Provide the count of lines below where "circle" occurs, with no other output.
══════════════════════════════
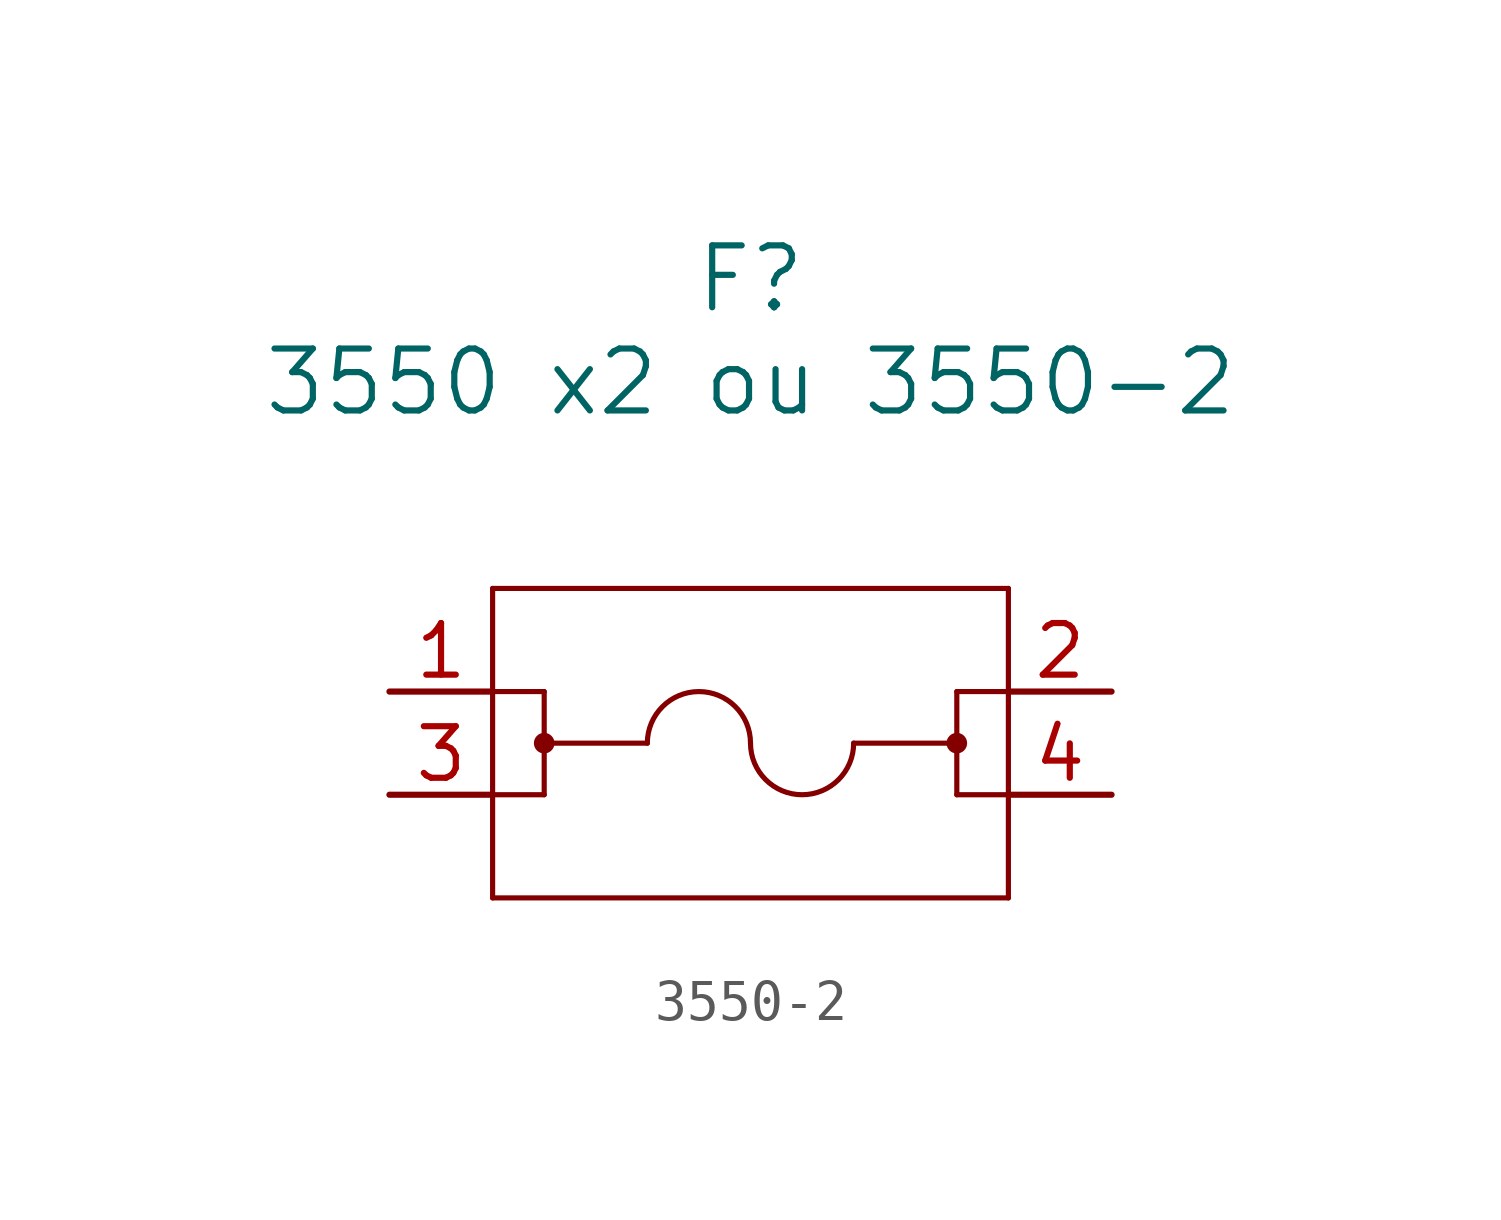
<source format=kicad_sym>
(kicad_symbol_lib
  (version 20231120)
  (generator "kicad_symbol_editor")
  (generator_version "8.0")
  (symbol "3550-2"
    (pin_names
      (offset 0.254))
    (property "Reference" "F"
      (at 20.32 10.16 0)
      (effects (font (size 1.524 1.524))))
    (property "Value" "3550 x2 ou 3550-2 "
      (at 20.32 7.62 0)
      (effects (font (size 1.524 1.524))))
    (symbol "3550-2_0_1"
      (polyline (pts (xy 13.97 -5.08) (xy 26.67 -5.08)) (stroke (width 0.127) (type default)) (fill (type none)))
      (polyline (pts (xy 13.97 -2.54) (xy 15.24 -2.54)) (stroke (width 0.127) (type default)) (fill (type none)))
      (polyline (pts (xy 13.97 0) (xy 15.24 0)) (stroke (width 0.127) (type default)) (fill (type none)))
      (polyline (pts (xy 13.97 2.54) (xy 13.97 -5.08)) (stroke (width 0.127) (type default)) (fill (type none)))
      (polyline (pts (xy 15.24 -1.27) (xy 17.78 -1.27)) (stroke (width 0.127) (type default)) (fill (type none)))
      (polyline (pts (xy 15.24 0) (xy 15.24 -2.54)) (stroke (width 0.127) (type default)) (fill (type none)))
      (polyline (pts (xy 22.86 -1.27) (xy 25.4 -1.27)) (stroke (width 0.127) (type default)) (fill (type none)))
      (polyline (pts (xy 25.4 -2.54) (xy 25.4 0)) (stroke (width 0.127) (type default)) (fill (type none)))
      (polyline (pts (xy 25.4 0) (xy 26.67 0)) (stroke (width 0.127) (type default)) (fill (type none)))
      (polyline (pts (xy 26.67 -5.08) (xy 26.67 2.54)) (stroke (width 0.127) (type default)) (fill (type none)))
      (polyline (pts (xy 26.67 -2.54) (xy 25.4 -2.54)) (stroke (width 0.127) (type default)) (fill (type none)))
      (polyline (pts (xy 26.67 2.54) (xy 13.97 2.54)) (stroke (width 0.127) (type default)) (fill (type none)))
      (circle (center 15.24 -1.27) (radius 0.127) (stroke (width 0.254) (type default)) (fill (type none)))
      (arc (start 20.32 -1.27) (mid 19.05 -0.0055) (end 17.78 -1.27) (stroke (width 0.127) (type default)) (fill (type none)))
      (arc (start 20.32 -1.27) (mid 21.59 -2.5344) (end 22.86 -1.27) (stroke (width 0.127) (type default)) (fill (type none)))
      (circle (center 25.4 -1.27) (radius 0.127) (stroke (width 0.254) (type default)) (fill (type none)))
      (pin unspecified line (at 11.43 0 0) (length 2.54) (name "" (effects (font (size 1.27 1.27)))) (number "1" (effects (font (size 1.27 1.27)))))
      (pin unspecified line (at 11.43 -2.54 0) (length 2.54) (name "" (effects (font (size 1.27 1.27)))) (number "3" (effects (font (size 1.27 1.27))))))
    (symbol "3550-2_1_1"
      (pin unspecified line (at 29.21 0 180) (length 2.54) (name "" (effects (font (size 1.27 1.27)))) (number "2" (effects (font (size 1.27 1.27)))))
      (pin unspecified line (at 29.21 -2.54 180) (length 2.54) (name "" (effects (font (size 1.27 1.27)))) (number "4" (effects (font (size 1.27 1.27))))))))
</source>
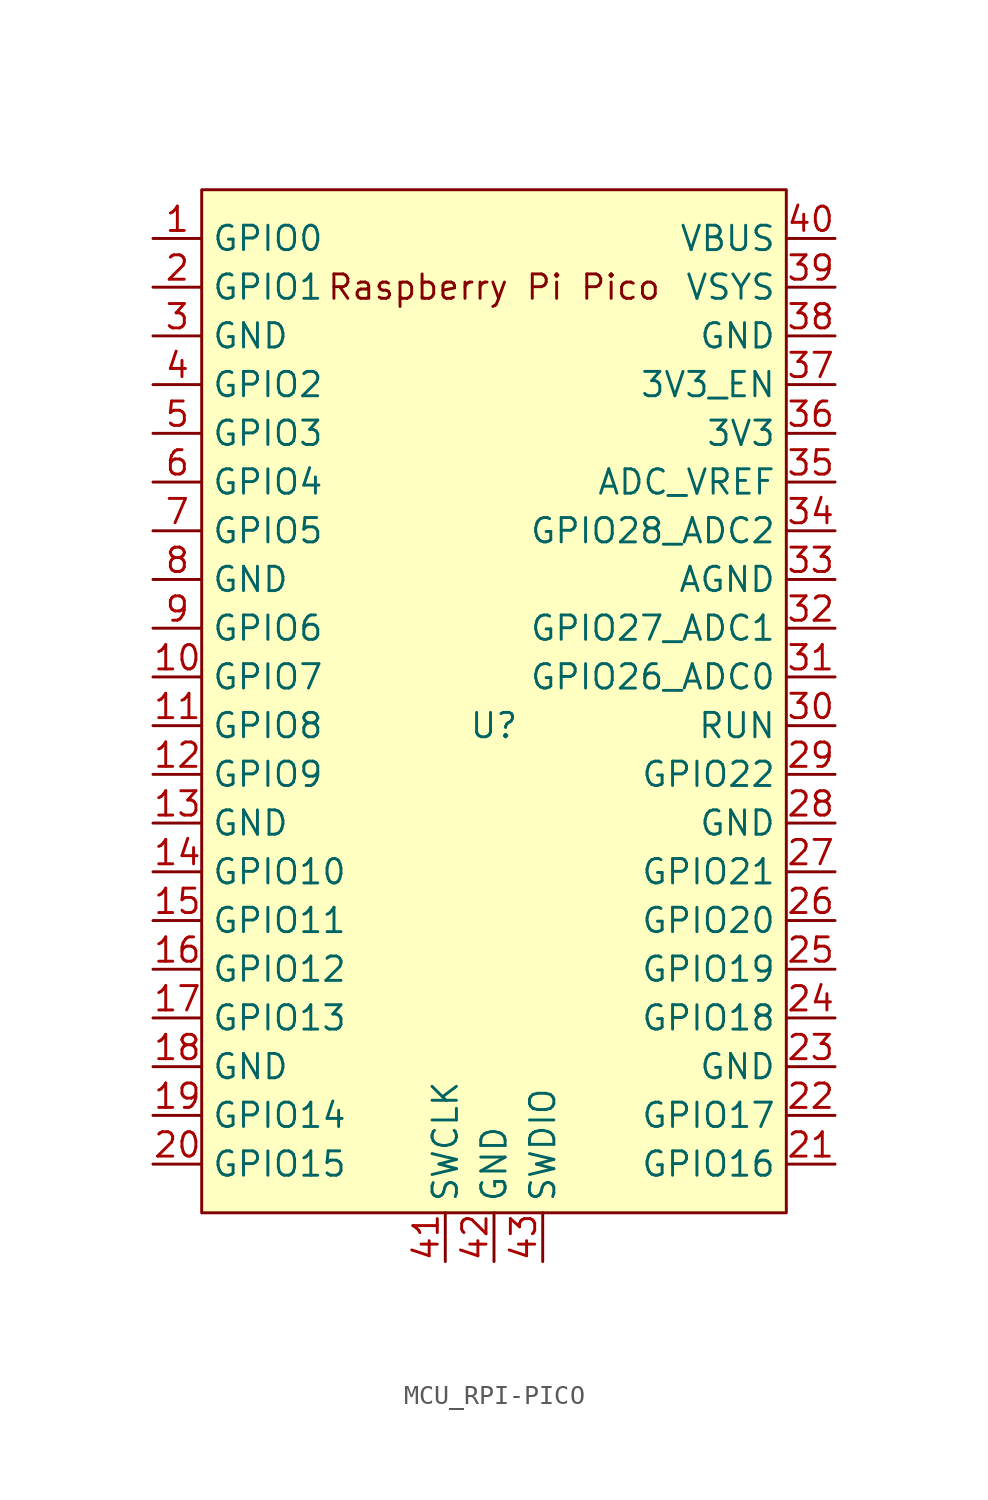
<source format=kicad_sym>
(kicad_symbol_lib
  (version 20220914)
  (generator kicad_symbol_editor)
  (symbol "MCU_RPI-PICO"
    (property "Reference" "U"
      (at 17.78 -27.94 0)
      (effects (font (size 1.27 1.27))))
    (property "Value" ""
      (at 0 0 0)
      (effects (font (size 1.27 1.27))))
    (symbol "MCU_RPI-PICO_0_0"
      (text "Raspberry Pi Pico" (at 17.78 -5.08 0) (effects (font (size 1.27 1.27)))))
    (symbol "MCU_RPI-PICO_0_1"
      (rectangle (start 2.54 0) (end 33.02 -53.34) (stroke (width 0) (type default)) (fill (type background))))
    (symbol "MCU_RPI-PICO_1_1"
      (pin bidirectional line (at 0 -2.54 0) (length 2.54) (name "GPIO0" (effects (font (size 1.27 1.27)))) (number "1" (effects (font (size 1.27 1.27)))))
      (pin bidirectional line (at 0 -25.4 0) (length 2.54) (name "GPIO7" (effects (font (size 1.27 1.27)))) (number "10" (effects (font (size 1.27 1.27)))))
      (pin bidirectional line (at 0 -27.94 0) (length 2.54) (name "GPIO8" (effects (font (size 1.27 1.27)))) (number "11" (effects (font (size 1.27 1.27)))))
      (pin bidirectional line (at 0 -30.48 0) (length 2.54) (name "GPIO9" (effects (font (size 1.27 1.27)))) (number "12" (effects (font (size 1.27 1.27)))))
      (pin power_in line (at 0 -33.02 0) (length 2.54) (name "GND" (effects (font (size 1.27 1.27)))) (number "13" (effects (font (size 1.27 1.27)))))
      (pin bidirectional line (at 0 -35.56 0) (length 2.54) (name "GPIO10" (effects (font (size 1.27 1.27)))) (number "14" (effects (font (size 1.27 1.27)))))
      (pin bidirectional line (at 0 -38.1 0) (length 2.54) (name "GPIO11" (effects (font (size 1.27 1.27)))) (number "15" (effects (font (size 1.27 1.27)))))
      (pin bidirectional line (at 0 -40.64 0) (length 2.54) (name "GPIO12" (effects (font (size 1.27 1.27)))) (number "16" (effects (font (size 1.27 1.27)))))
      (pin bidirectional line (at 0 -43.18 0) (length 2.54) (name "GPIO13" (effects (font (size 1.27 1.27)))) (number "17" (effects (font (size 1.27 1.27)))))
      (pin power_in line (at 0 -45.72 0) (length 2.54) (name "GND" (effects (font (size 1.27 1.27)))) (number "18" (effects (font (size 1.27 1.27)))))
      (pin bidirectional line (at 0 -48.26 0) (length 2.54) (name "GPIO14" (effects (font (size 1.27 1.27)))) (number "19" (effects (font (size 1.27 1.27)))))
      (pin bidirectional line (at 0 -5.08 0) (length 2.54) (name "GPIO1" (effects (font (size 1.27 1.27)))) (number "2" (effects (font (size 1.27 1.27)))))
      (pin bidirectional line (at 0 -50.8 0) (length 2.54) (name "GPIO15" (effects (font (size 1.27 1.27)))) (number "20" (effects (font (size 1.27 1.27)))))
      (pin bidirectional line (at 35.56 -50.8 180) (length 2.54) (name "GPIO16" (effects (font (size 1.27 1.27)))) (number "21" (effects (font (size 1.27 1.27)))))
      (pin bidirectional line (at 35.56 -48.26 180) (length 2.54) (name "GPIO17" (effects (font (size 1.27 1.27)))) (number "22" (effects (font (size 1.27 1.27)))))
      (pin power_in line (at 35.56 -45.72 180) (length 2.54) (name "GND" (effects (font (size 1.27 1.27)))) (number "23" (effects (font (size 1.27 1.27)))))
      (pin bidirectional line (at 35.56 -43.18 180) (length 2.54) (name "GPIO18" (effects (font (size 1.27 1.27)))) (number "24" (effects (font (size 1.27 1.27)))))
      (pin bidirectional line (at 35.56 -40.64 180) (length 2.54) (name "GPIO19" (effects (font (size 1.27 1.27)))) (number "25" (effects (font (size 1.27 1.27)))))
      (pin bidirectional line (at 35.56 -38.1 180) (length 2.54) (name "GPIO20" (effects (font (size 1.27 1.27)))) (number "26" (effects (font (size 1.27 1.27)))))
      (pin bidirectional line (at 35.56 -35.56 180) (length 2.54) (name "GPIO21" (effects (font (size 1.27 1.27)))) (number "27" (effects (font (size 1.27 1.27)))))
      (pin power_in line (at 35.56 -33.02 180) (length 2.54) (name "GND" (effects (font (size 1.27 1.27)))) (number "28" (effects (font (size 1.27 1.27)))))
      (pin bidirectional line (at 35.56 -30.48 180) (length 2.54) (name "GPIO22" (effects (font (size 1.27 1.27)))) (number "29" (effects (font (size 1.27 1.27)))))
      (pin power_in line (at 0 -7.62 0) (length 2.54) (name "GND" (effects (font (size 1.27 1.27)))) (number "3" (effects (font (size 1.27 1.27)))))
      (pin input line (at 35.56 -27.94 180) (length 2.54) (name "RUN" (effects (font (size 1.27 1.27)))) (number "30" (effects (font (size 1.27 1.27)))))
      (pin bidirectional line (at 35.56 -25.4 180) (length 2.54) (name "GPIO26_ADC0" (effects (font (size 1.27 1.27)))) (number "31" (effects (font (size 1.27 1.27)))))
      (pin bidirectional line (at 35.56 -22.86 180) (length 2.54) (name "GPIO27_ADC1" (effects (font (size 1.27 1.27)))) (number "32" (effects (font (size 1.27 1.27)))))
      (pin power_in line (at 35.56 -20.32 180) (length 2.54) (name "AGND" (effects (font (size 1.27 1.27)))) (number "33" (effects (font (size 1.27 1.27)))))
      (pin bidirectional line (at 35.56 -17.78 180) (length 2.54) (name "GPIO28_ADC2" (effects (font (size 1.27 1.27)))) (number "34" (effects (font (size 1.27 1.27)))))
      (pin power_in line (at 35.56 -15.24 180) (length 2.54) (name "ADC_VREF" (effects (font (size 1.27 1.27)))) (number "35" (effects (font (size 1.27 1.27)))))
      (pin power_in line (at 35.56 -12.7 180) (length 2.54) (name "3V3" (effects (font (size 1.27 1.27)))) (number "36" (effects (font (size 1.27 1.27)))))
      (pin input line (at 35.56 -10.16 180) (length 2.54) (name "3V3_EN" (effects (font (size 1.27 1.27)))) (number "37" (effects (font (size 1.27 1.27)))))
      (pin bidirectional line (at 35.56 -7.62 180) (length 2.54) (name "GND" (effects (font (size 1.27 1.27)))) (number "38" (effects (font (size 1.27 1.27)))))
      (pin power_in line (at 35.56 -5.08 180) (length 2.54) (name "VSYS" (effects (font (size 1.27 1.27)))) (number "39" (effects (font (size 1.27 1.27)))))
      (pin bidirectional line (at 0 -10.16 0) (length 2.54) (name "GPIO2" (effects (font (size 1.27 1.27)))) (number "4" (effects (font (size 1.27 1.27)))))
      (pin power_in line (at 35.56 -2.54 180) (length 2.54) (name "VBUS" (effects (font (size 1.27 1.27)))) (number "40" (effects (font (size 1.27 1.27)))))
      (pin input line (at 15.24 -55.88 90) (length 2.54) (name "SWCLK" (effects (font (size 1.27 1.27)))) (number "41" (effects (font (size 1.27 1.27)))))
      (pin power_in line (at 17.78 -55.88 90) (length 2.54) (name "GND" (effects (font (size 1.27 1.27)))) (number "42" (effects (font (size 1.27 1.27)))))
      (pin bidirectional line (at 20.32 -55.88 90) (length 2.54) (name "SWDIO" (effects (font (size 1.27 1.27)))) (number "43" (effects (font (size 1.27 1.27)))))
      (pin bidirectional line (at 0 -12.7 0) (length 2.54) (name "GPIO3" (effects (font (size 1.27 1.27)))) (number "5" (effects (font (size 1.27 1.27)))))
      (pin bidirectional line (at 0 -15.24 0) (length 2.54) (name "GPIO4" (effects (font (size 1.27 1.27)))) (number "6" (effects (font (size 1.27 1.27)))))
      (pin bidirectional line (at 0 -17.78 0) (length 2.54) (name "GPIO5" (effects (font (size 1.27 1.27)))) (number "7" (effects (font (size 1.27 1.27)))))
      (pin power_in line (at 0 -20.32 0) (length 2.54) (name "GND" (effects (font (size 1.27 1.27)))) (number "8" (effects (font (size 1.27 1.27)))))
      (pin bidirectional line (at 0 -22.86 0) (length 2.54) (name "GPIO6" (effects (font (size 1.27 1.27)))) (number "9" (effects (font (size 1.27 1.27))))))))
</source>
══════════════════════════════
RESPONSE AREA:
2